++++ Source records ++++

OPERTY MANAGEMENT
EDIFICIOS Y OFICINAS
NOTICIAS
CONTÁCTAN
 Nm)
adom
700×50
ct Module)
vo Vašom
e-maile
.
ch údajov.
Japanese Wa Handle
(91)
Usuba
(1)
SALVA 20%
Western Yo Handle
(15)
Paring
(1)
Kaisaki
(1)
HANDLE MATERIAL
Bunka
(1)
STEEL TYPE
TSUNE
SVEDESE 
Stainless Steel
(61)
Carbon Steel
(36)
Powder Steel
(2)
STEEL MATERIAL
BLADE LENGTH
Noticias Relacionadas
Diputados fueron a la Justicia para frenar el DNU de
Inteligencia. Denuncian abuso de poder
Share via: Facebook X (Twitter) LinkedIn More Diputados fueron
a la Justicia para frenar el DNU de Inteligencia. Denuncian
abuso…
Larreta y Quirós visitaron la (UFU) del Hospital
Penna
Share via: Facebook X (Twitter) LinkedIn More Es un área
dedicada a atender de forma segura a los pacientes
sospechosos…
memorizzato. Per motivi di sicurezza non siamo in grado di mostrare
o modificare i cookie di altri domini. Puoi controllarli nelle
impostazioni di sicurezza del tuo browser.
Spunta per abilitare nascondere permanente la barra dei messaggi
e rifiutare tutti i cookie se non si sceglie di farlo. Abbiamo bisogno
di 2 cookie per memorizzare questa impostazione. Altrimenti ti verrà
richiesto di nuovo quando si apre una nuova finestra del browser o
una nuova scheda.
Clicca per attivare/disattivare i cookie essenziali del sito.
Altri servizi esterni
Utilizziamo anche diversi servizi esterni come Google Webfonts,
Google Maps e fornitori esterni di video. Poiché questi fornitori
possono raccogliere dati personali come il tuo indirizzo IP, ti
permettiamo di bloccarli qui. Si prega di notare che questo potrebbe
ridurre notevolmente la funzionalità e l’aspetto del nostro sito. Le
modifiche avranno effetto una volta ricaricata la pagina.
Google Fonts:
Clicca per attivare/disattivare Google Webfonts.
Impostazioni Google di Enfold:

++++

◆ What to produce ◆
Print all of the material above exactly as given.

◆ Answer box ◆
OPERTY MANAGEMENT
EDIFICIOS Y OFICINAS
NOTICIAS
CONTÁCTAN
 Nm)
adom
700×50
ct Module)
vo Vašom
e-maile
.
ch údajov.
Japanese Wa Handle
(91)
Usuba
(1)
SALVA 20%
Western Yo Handle
(15)
Paring
(1)
Kaisaki
(1)
HANDLE MATERIAL
Bunka
(1)
STEEL TYPE
TSUNE
SVEDESE 
Stainless Steel
(61)
Carbon Steel
(36)
Powder Steel
(2)
STEEL MATERIAL
BLADE LENGTH
Noticias Relacionadas
Diputados fueron a la Justicia para frenar el DNU de
Inteligencia. Denuncian abuso de poder
Share via: Facebook X (Twitter) LinkedIn More Diputados fueron
a la Justicia para frenar el DNU de Inteligencia. Denuncian
abuso…
Larreta y Quirós visitaron la (UFU) del Hospital
Penna
Share via: Facebook X (Twitter) LinkedIn More Es un área
dedicada a atender de forma segura a los pacientes
sospechosos…
memorizzato. Per motivi di sicurezza non siamo in grado di mostrare
o modificare i cookie di altri domini. Puoi controllarli nelle
impostazioni di sicurezza del tuo browser.
Spunta per abilitare nascondere permanente la barra dei messaggi
e rifiutare tutti i cookie se non si sceglie di farlo. Abbiamo bisogno
di 2 cookie per memorizzare questa impostazione. Altrimenti ti verrà
richiesto di nuovo quando si apre una nuova finestra del browser o
una nuova scheda.
Clicca per attivare/disattivare i cookie essenziali del sito.
Altri servizi esterni
Utilizziamo anche diversi servizi esterni come Google Webfonts,
Google Maps e fornitori esterni di video. Poiché questi fornitori
possono raccogliere dati personali come il tuo indirizzo IP, ti
permettiamo di bloccarli qui. Si prega di notare che questo potrebbe
ridurre notevolmente la funzionalità e l’aspetto del nostro sito. Le
modifiche avranno effetto una volta ricaricata la pagina.
Google Fonts:
Clicca per attivare/disattivare Google Webfonts.
Impostazioni Google di Enfold:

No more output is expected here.